• [What the task asks] Rewrite the lines between the one containing "large pavilion that" and the one containing "Water aerobics classes", inclusive, as a JSON list of strings with one string per line. Leave out any blank lines.

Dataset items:
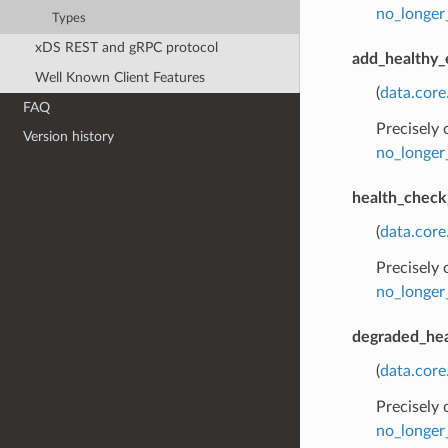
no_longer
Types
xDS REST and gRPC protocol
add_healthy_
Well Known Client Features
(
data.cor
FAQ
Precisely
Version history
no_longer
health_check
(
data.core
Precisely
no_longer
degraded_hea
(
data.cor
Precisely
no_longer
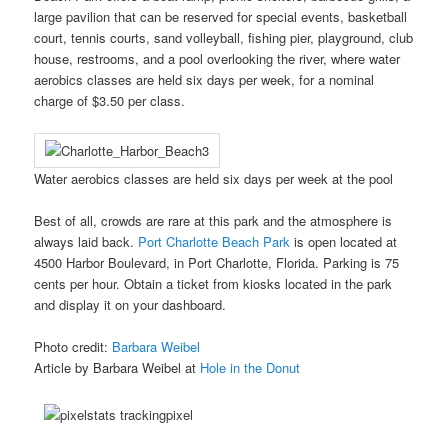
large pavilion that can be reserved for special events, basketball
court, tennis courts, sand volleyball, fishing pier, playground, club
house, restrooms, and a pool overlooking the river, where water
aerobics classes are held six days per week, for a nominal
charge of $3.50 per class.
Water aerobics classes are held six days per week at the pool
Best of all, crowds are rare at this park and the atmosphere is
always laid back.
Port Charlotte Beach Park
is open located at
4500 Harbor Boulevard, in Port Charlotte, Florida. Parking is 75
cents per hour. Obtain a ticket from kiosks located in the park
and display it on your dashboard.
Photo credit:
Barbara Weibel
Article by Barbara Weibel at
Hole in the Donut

• [Result for this exercise]
[
  "large pavilion that can be reserved for special events, basketball",
  "court, tennis courts, sand volleyball, fishing pier, playground, club",
  "house, restrooms, and a pool overlooking the river, where water",
  "aerobics classes are held six days per week, for a nominal",
  "charge of $3.50 per class.",
  "Water aerobics classes are held six days per week at the pool"
]